■ **TEXTO DA PÁGINA**:
EGITO. Cairo, um breve gosto de Oriente

O Cairo visto à janela: o Rio Nilo e as Pirâmides de Gizé

Lembro-me bem daquela manhã. O navio chegava ao porto sob um sol suave enquanto um vento delicado soprava o deck do Costa Mágica. O relógio marcava 7 horas, e embora longe o Verão, já se sentia morna a brisa, como um prenúncio de calor agradável para o resto do dia, um prêmio para quem está com o Saara rondando. O enorme transatlântico – na época, o maior de cruzeiros com bandeira europeia – finalizava a manobra de atracação. Parte dos passageiros adiava o desjejum e acompanhava o “evento”. Afinal, eram 103 mil toneladas de aço encostando no concreto do porto à borda do Mediterrâneo, próximo ao delta do Rio Nilo. Alternávamos o olhar entre o casco e a cidade e sentíamos doer nos olhos o céu azul, nas narinas o cheiro de areia e outros odores coadjuvantes do Saara, e na pele um vento delicado. Uma beleza de cenário para ver e sentir.

O navio encostou com segurança e precisão, de modo que todos corremos para o café-da-manhã. Duas horas depois já nos encontrávamos na Biblioteca de Alexandria, moderníssima, com milhares de títulos de livros e 3000 manuscritos e mapas antigos. 

Reconheço o Egito como um destino indispensável a um viajante, e ainda que eu tenha estado em Alexandria anos antes, assim que cheguei ao Cairo considerava o país como inédito para mim. Embora a visita a Alexandria tenha sido atraente e proveitosa, o Egito era país com o qual eu sonhara desde a infância, e ao deixarmos o porto não me senti satisfeito, pois eram as pirâmides, o Vale dos Reis e o Rio Nilo que povoavam meus sonhos. Então, eu precisava retornar.

■ **DESCRIÇÃO DA TAREFA**: Troque "transatlântico" por "navio" e reescreva o trecho do relato de viagem que começa em "Lembro-me bem daquela" e termina em "ver e sentir.". Não é preciso consultar o material para fazer o que se pede.

■ **MATERIAL FORNECIDO**:
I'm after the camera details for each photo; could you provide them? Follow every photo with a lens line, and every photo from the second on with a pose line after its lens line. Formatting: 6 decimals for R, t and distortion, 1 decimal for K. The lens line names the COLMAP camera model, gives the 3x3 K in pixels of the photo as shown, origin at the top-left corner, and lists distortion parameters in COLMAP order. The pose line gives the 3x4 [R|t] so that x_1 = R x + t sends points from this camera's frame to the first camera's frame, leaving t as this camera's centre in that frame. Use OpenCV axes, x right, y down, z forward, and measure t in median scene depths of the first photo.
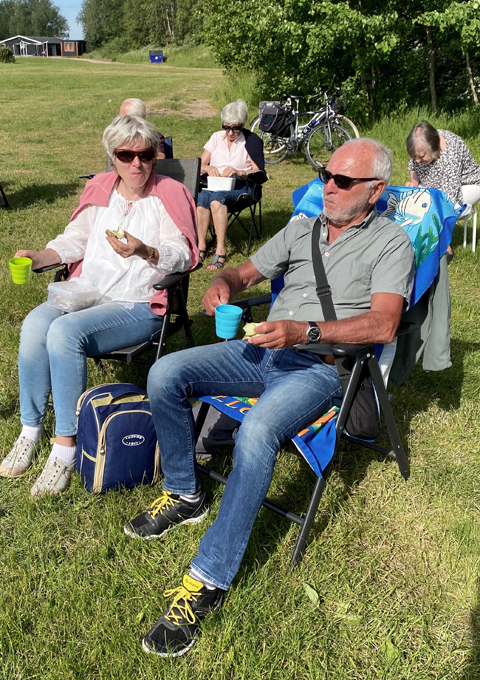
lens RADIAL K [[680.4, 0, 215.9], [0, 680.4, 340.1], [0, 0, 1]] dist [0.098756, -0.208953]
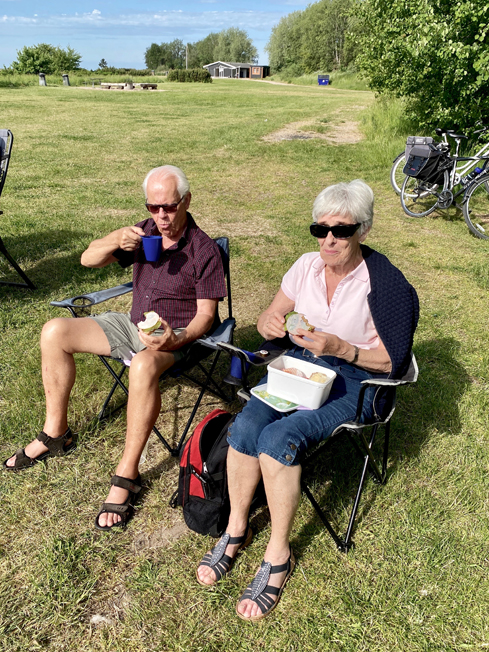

■ **RESPOSTA À TAREFA**:
Lembro-me bem daquela manhã. O navio chegava ao porto sob um sol suave enquanto um vento delicado soprava o deck do Costa Mágica. O relógio marcava 7 horas, e embora longe o Verão, já se sentia morna a brisa, como um prenúncio de calor agradável para o resto do dia, um prêmio para quem está com o Saara rondando. O enorme navio – na época, o maior de cruzeiros com bandeira europeia – finalizava a manobra de atracação. Parte dos passageiros adiava o desjejum e acompanhava o “evento”. Afinal, eram 103 mil toneladas de aço encostando no concreto do porto à borda do Mediterrâneo, próximo ao delta do Rio Nilo. Alternávamos o olhar entre o casco e a cidade e sentíamos doer nos olhos o céu azul, nas narinas o cheiro de areia e outros odores coadjuvantes do Saara, e na pele um vento delicado. Uma beleza de cenário para ver e sentir.